-- MATERIAL PROVIDED start --
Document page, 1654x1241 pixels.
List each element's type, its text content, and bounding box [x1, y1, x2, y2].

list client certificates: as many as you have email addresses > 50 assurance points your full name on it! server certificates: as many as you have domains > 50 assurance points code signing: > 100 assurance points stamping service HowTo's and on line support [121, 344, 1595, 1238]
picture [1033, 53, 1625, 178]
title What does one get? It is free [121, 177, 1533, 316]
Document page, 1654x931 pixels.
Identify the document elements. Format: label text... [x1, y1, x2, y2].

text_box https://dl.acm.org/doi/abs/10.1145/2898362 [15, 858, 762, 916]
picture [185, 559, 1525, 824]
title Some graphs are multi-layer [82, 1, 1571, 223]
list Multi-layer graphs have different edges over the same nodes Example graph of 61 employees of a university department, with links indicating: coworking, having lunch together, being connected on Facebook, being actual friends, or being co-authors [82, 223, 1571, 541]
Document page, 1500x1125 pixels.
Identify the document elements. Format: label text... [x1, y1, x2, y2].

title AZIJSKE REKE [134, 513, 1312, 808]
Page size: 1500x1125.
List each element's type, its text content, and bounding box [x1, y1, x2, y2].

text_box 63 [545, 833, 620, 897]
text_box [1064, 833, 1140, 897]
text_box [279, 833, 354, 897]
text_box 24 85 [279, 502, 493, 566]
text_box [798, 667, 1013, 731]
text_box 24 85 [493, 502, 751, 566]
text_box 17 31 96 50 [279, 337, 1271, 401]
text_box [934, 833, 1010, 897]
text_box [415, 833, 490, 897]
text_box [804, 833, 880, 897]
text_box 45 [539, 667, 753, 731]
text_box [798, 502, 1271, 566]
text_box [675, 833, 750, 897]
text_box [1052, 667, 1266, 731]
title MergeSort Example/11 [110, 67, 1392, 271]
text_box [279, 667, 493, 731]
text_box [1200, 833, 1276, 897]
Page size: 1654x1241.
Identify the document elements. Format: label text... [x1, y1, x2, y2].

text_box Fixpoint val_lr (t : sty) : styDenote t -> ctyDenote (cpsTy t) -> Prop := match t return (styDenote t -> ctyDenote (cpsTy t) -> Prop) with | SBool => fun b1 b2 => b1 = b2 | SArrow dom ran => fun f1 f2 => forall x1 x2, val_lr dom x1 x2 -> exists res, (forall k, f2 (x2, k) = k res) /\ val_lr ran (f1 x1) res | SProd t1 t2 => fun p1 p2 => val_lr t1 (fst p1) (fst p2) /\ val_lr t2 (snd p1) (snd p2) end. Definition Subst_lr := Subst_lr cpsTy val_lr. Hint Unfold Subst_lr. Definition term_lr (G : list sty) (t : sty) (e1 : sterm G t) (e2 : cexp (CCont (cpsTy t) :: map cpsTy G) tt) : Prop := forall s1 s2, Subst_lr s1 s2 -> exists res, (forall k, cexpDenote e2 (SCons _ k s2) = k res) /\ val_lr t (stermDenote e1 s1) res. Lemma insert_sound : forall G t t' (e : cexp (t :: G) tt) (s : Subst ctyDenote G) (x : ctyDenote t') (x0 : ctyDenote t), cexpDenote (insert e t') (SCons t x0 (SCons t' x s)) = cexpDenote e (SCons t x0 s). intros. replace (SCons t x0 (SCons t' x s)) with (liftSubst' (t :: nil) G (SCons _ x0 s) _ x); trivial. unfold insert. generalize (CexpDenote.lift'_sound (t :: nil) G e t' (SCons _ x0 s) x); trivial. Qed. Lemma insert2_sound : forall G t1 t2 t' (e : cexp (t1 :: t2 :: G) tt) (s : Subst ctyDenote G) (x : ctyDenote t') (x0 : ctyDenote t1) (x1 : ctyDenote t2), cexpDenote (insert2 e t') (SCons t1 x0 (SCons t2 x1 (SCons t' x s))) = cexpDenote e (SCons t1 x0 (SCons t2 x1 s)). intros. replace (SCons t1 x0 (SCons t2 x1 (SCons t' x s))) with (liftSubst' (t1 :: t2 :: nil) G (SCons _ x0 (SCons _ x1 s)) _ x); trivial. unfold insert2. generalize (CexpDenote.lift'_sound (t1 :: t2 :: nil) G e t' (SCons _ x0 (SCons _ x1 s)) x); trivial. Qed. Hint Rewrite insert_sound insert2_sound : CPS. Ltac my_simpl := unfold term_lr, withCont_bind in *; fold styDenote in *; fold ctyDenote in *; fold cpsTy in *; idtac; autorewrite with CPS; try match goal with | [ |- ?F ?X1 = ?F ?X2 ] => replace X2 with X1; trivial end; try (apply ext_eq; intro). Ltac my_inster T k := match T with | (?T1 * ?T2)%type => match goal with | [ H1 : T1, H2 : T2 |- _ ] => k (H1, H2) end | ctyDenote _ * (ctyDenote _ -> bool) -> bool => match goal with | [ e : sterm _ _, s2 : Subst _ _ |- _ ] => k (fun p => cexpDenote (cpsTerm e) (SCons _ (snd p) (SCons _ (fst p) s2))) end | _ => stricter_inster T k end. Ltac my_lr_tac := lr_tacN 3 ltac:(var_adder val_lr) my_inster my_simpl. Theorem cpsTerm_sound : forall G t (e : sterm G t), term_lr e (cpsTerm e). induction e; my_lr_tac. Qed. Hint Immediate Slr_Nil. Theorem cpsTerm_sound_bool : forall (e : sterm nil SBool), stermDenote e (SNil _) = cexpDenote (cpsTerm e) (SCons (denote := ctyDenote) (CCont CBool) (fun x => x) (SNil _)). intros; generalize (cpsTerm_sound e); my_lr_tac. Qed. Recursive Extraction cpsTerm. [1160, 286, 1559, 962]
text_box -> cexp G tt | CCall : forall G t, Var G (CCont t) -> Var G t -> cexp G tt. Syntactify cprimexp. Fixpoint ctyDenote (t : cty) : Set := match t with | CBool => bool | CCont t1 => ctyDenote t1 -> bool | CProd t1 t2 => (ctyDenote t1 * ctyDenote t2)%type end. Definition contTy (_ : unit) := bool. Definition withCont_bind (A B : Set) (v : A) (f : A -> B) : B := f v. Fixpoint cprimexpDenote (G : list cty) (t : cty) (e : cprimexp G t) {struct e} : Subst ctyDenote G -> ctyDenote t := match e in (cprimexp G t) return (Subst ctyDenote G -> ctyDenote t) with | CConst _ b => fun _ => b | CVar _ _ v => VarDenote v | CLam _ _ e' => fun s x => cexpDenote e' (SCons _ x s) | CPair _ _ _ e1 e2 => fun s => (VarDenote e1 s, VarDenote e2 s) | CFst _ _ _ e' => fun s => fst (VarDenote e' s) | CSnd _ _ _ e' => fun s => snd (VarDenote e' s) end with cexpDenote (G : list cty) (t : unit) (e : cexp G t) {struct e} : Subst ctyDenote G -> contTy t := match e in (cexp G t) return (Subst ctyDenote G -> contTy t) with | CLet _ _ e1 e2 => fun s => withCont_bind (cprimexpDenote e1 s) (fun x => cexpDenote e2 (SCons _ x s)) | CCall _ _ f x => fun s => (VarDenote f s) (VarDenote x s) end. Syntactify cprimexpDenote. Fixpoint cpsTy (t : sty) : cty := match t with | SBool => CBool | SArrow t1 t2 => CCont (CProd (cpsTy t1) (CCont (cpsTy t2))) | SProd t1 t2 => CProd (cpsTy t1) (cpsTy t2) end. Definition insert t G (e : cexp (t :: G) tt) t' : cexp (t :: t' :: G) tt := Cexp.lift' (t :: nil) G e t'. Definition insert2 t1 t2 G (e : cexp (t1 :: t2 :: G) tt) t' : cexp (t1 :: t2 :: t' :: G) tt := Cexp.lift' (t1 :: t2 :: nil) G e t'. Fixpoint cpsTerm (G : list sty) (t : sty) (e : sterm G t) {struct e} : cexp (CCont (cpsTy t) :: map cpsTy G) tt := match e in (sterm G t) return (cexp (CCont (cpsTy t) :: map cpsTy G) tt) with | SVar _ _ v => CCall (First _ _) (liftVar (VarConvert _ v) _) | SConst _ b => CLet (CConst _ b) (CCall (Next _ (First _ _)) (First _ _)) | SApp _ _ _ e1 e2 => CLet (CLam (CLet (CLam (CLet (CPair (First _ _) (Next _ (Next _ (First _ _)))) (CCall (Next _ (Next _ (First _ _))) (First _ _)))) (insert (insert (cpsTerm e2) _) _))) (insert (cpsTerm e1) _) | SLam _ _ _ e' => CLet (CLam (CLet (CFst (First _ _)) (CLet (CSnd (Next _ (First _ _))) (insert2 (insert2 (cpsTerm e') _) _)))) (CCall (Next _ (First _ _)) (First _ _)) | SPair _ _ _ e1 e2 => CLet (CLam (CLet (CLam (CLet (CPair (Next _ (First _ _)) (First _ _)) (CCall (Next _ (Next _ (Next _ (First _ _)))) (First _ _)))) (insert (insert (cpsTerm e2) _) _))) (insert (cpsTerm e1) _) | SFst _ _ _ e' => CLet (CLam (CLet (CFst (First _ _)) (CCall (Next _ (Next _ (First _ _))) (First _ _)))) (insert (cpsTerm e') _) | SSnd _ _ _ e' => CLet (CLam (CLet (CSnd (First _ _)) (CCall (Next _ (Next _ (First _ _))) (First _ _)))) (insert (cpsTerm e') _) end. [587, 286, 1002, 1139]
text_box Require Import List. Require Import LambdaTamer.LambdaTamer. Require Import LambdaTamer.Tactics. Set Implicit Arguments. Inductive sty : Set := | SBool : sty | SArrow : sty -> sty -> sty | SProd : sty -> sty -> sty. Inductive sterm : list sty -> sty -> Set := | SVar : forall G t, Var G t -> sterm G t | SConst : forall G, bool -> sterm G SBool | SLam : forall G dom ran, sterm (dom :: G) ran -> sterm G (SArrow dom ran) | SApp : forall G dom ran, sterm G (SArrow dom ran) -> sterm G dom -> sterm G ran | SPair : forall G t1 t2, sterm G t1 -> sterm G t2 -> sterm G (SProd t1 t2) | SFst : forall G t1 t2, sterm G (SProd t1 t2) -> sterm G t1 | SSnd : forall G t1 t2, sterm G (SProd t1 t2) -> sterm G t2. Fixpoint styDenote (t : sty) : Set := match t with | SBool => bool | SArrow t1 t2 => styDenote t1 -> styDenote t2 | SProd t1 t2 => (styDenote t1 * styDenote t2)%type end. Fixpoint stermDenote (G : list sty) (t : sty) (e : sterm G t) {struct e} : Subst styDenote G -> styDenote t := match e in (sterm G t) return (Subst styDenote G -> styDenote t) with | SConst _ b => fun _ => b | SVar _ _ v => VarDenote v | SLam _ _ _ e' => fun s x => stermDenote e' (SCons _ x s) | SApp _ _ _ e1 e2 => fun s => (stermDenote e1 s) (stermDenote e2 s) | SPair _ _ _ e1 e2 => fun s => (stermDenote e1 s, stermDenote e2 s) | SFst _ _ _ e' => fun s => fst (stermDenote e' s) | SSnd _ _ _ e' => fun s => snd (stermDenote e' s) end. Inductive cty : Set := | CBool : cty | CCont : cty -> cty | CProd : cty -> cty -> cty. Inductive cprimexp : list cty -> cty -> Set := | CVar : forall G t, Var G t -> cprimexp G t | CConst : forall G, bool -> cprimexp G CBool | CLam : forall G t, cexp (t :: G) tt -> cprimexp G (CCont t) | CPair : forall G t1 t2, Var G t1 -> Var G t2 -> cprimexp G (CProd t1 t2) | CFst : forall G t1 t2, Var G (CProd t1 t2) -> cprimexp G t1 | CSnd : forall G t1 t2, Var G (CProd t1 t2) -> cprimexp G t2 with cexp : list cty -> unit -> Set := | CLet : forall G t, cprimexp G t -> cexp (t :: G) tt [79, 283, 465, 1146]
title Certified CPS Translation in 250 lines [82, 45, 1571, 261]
-- MATERIAL PROVIDED end --
WRITTEN EXERCISE:
Reproduce the material verbatim, starting at the line that contains "858, 762, 916]" and ending after the line that contains "title Some graphs".

FULL SOLUTION:
text_box https://dl.acm.org/doi/abs/10.1145/2898362 [15, 858, 762, 916]
picture [185, 559, 1525, 824]
title Some graphs are multi-layer [82, 1, 1571, 223]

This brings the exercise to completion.